I am late to the party, but my ex didn't exactly push me, but was reason why I started thinking more of a long-term and to achieve more in my career, to really push myself. Still an ex though, but you gain some, you lose some.
Yeah now women don’t build anything they just sit at the finish line and fvck the winner.
I would feel so uncomfortable asking a guy what's his money like in his bank account. You just getting to know someone. These women aren't your everyday women. Normal women do not ask these types of questions on a first date.
Yeah, that's super rude. Any normal guy would run after that kind of question
I can't even imagine. That is engagement info only.
@@jjj4n4any normal person, man or woman would be like wtf? 😂
that's wild to me. it's no one's business!! and what...he's gonna have a bunch in his account and you're gonna swoon and marry him and then....heaven forbid he loses his job, his health, etc. and that money is no longer there. you just gonna up and leave? it's sick, honestly.
The type of man that could be comfortable with that question on a first date is probably looking for a transactional “relationship,” if you can call it that. He is probably not looking to build a life with that woman as a monogamous partner
I love this guy, taylor . He's such a sweet heart. The world needs more calm, friendly people with a good world view.
All of this is so crazy. I am in an incredible relationship; when we met he drove a piece of shit car, had no money and now he makes 80,000 a year which affords me to stay home and raise our beautiful daughter. Beyond grateful for him and his daily hard work. I love to look back and remember how far we've come.
Your partner is a lucky man. Too many times I've had my partners leave because I've slipped on my way up. Im on equal footing with your gentleman now, and I often wonder how it'd be if one person said they'd believed 🤷♂️
Look at that, under 100K and you can afford to stay home with the kids, but some girls dating now think 100K is entry level income lol. God bless you both and best wishes to your family's continued success.
Mine was a PFC and didn't have a car. We are now solid, 26 yrs...

> [Questions]:
1. Edit the dating comments from "I would feel" through "a first date.", changing "first date" to "second date".
2. In the dating comments, how much a year does the partner of the commenter who stays home with her daughter now make?
Rely only on the dating comments for what comes next.

Document images with their source code:
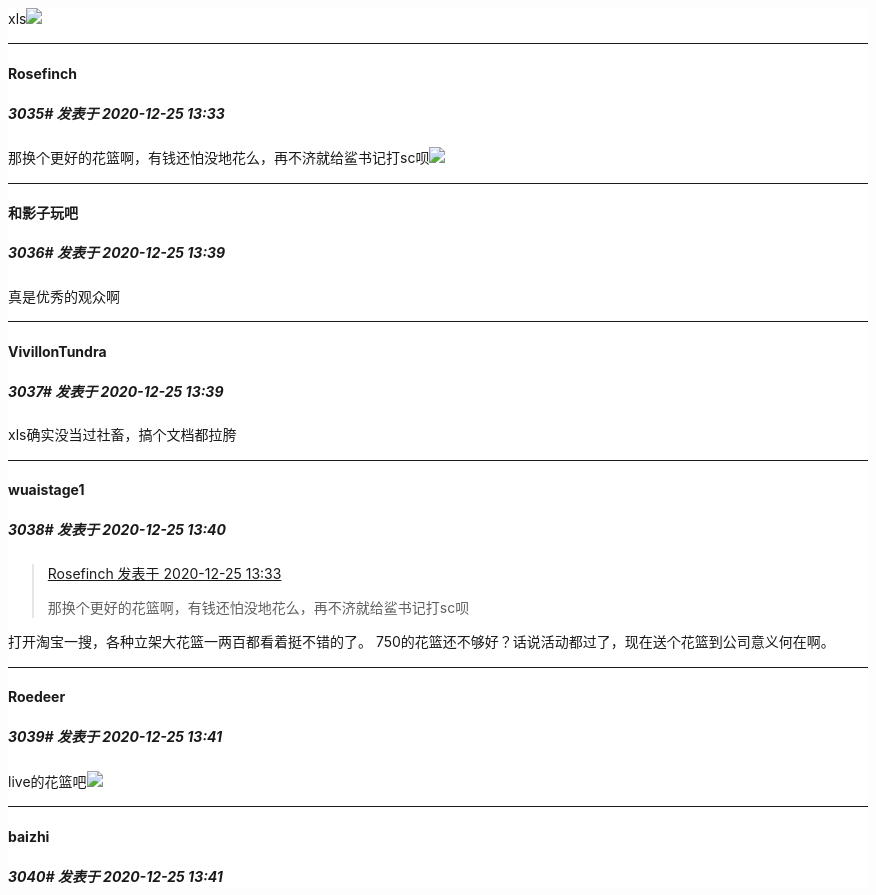 
xls<img src="https://static.saraba1st.com/image/smiley/face2017/138.png" referrerpolicy="no-referrer">


-----

####  Rosefinch  
##### 3035#       发表于 2020-12-25 13:33


那换个更好的花篮啊，有钱还怕没地花么，再不济就给鲨书记打sc呗<img src="https://static.saraba1st.com/image/smiley/face2017/009.gif" referrerpolicy="no-referrer">


-----

####  和影子玩吧  
##### 3036#       发表于 2020-12-25 13:39


真是优秀的观众啊


-----

####  VivillonTundra  
##### 3037#       发表于 2020-12-25 13:39


xls确实没当过社畜，搞个文档都拉胯


-----

####  wuaistage1  
##### 3038#       发表于 2020-12-25 13:40


<blockquote><a href="httphttps://bbs.saraba1st.com/2b/forum.php?mod=redirect&amp;goto=findpost&amp;pid=49840170&amp;ptid=1978671" target="_blank">Rosefinch 发表于 2020-12-25 13:33</a>

那换个更好的花篮啊，有钱还怕没地花么，再不济就给鲨书记打sc呗</blockquote>
打开淘宝一搜，各种立架大花篮一两百都看着挺不错的了。 750的花篮还不够好？话说活动都过了，现在送个花篮到公司意义何在啊。


-----

####  Roedeer  
##### 3039#       发表于 2020-12-25 13:41


live的花篮吧<img src="https://static.saraba1st.com/image/smiley/face2017/037.png" referrerpolicy="no-referrer">


-----

####  baizhi  
##### 3040#       发表于 2020-12-25 13:41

> [Answers per task]:
1.
I would feel so uncomfortable asking a guy what's his money like in his bank account. You just getting to know someone. These women aren't your everyday women. Normal women do not ask these types of questions on a second date.

2. 80,000 a year.